Protesters shouting anti-government slogans in Tahrir Square
The official result of Egypt's hotly disputed presidential election is due to be announced - a week after the polls closed.
Ahead of the declaration by the country's electoral commission at 3pm (2pm BST), thousands of supporters of the Muslim Brotherhood spent another night protesting in Cairo's Tahrir Square, warning against any attempt by the ruling military to "steal" the election, reports Sky News.
The initial count of the votes suggested a clear win for the Islamist movement's Mohamed Morsi.
But his rival, Ahmed Shafiq - ousted President Hosni Mubarak's former Prime Minister - also claimed victory.
The result was delayed, supposedly to allow the investigation of allegations of fraud.
Adding to the tension, Egypt's generals this week issued a decree, granting themselves the powers that had been assigned to the parliament - effectively limiting the role of the new president.
The move followed a court ruling, ordering the dissolution of the Islamist dominated legislature over irregularities during the parliamentary elections earlier this year.

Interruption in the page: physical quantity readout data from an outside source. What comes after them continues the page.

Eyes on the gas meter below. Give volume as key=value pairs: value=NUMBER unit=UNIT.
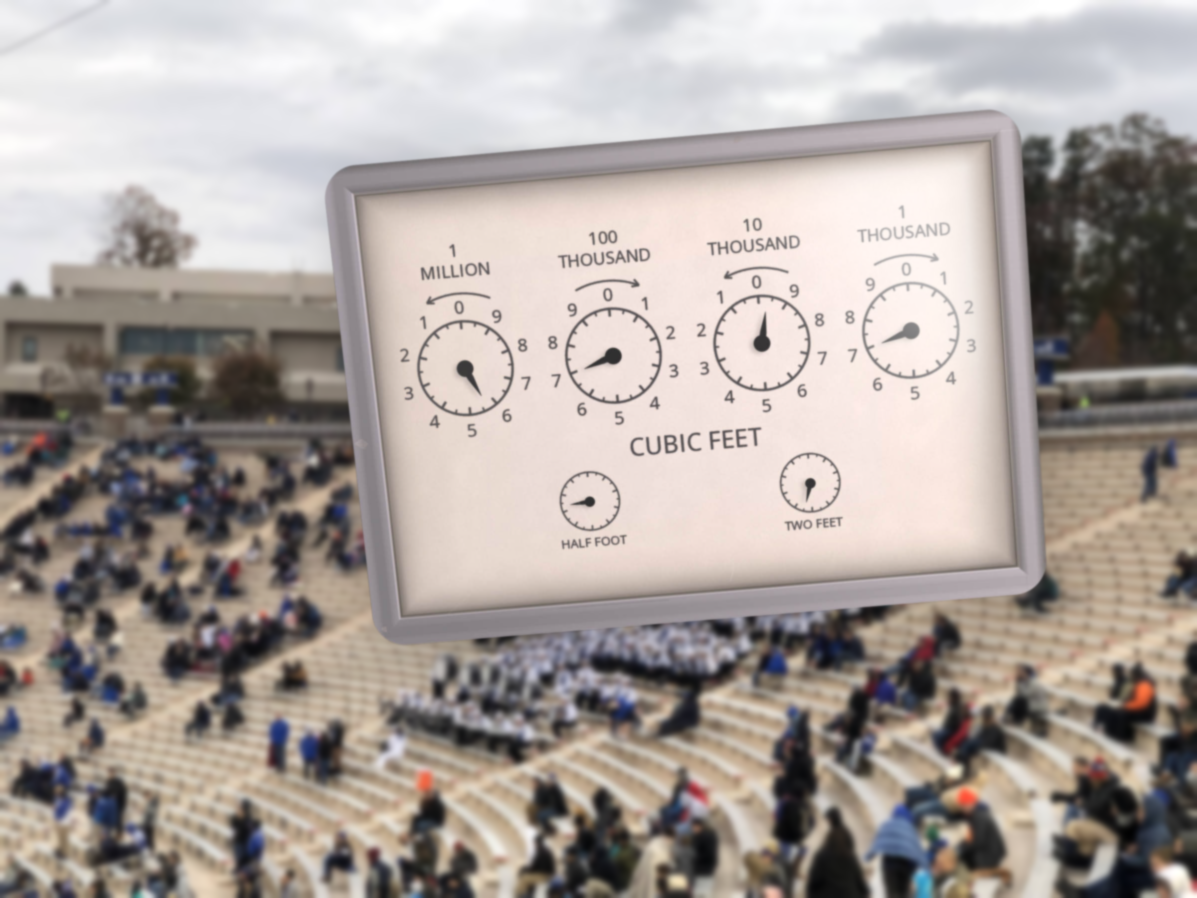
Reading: value=569700 unit=ft³
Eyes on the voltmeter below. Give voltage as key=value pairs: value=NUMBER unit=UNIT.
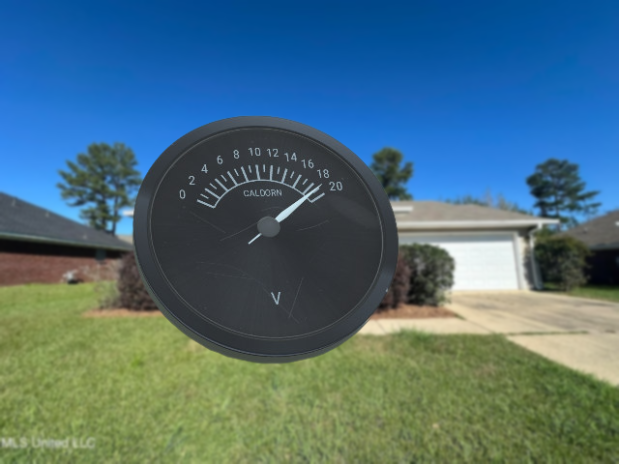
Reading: value=19 unit=V
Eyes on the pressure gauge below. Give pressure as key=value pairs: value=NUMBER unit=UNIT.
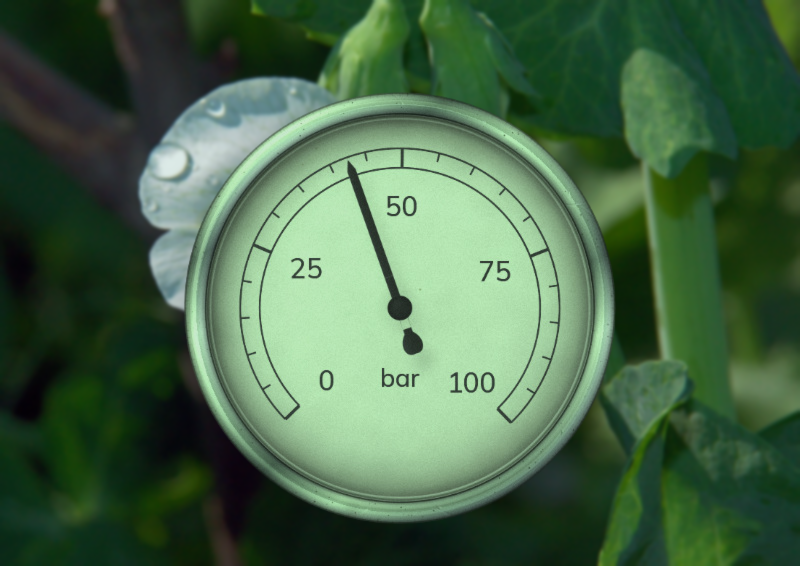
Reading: value=42.5 unit=bar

On Friday, the military said the decree was necessary because Egypt was going through a "critical" period.
Behind the scenes, the military leaders and the Muslim Brotherhood have reportedly held days of talks to try to reach a compromise.
The generals are said to have urged the Islamist movement to accept what would effectively be a power sharing deal with the military.
Analysts have suggested that the presidency will be awarded to Ahmed Shafiq if the Muslim Brotherhood does not agree.
But the Islamist movement has also demonstrated its strength over the past week by calling thousands of its supporters out onto the streets.
The protests seem designed to send a warning of mass unrest if Mohamed Morsi is not declared the winner.
The military says it will deal with any attempt to harm the public interest with a "firm hand".
Many Egyptians are dismayed that what was billed as their first democratic presidential election has turned into a power struggle between the military and the Muslim Brotherhood - the same forces that faced off under the old regime.
Moderate, secular Egyptians are alarmed at the prospect of Islamist rule, but many also fear a return to the repression of the Hosni Mubarak era which last year's revolution was meant to have brought to an end.